И только тут я понял, что они делали, люди, торопливо, в немом крике: они раздевались, раздевали детей, срывали одежду, словно она уже тлела на них…
А кто-то уже подтянулся к освободившемуся окошку, выглянул. Его подсаживают, ему помогают. Человек отстраняет лицо, голову от света, как от невыносимого жара, – ждет автоматной очереди. Не выдержал, засучил ногами, сполз вниз. Тогда я показал, что хочу подтянуться, и меня с готовностью подняли чьи-то руки, плечи. Сначала я увидел машины и тех, кто дальше от сарая, – офицеров. Перед сараем полукольцо солдат в надвинутых на глаза касках, с автоматами на изготовку. Меня поднимают, уже не лицо мое, а колени, ноги на уровне окошка. Я просунул в дыру одну ногу, оседлал стену, подогнул голову, протиснул плечо. Увидел под собой зелень травы и солому вдоль стены. Почти вытолкнутый, свалился наземь и снова ощутил выбитое плечо. Меня схватили и отшвырнули от сарая так же зло и резко, как перед этим зашвыривали в дверь. Толкнули еще и еще раз, и я оказался возле самых машин.

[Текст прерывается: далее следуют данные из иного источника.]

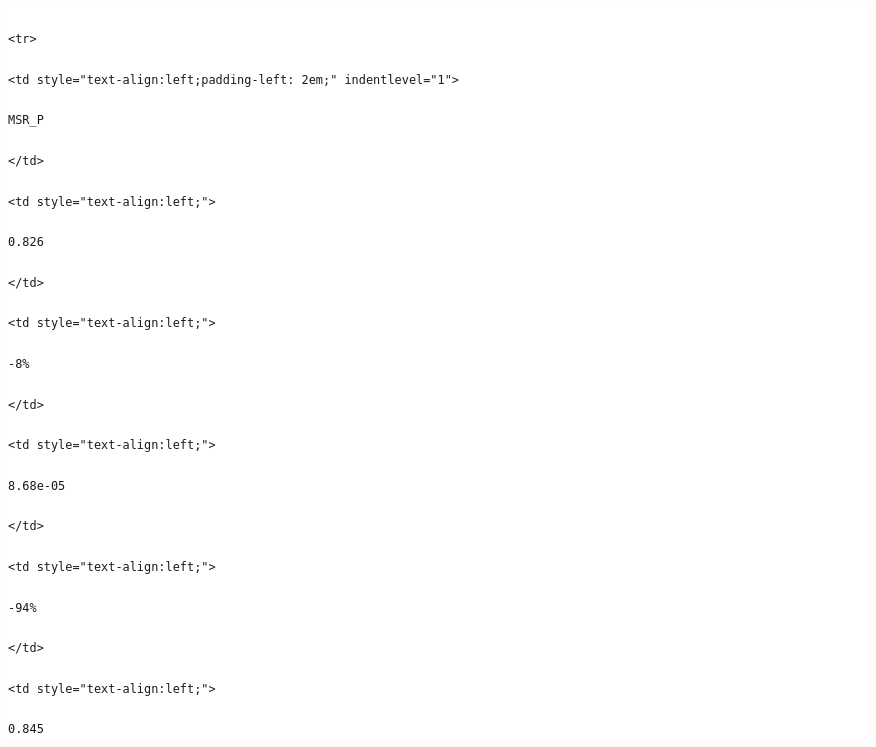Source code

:                                                                                                                                                                                                                                                                                                                 <tr>
                                                                                                                                                                                                                                                                                                                <td style="text-align:left;padding-left: 2em;" indentlevel="1">
                                                                                                                                                                                                                                                                                                                MSR_P
                                                                                                                                                                                                                                                                                                                </td>
                                                                                                                                                                                                                                                                                                                <td style="text-align:left;">
                                                                                                                                                                                                                                                                                                                0.826
                                                                                                                                                                                                                                                                                                                </td>
                                                                                                                                                                                                                                                                                                                <td style="text-align:left;">
                                                                                                                                                                                                                                                                                                                -8%
                                                                                                                                                                                                                                                                                                                </td>
                                                                                                                                                                                                                                                                                                                <td style="text-align:left;">
                                                                                                                                                                                                                                                                                                                8.68e-05
                                                                                                                                                                                                                                                                                                                </td>
                                                                                                                                                                                                                                                                                                                <td style="text-align:left;">
                                                                                                                                                                                                                                                                                                                -94%
                                                                                                                                                                                                                                                                                                                </td>
                                                                                                                                                                                                                                                                                                                <td style="text-align:left;">
                                                                                                                                                                                                                                                                                                                0.845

И тут я вблизи увидел его, главного своего врага. Лысый, выбритый до глянца (он один среди офицеров с непокрытой головой), в золотых очках, наблюдающий все как бы со стороны, он похож на врача или чиновника, наряженного в военное.
Возможно, я потому сразу стал глядеть на него, что на его плече вертится, занося длинным, как у крысы, и толстым хвостом, гримасничает обезьянка с круглыми белыми пятнами вокруг глаз. Он ее ласково достает, поглаживает рукой. Глаза наши встретились: мои, его, обезьянки. Он рассматривает меня с любопытством (так мне показалось), у обезьянки взгляд бессмысленно-печальный.
Возле меня оказался тот самый молодой полицай, который гнал меня к деревне. Но я узнал его не сразу – такое у него стертое, бледное, не прежнее лицо. Кажется, тут кончилось наркотическое действие коротеньких идеек насчет «сталинских бандитов». Такое, наверно, впервые видит, участвует в таком.
А в дыры окошек уже протискиваются: в одной мужчина застрял, завис, дергает ногой, не может просунуть плечо и голову; во второй дыре то появляется, то исчезает искаженное женское лицо. Потом детская головка показалась, и снова спрашивающее, не решающееся, искаженное мукой лицо женщины. Оно страшно, немо кричит. Но вот в дыре девушка, почти девочка, тоненькие ее руки, ноги вместе с головой просунулись наружу, оголенно и беззащитно крикнули. Она свалилась в солому. Но тотчас вскочила, чтобы принять ребенка, которого проталкивают, подают ей сразу четыре или больше рук. И сразу, будто произошло что-то невыносимое для них всех: протестующе вздрогнули офицерские фуражки, возмущенно колыхнулась вся шеренга солдат и овчарок. Двое или трое с автоматами бросились к девочке и стали отрывать ее от ребенка и ребенка от нее. Амбар страшно, к самому небу кричит. Только теперь меня забила дрожь, крупная, холодная. Так же дрожит и молодой полицай, который меня гнал к деревне. Но там, где стоит мой самый главный враг, снова неподвижность или плавные жесты, неторопливость которых подчеркивается бешеным метанием белоглазой обезьянки, перепрыгивающей с плеча на плечо, выглядывающей то из-за фуражки, то из-за бритой головы. Девочку и ребенка разорвали на два кричащих тела и одно, меньшее, уже совсем раздетое, голенькое, стали запихивать в дыру. Девочку отшвырнули к машинам, она добежала до колодца, возле которого караулят меня. Никто никогда не видел таких древних женских глаз, как у этой девочки, когда она бежала к нам, словно за помощью. Добежала, упала лицом на землю и не стала подниматься.
А тот, с обезьянкой, теперь девочку, как недавно меня, проводил любопытным взглядом, кажется, ему все было понятно. И тем, что окружали его, было все понятно. Непонимающее, человеческое выражение было на бело-черной волосатой мордочке обезьяны с вытаращенными печальными глазами.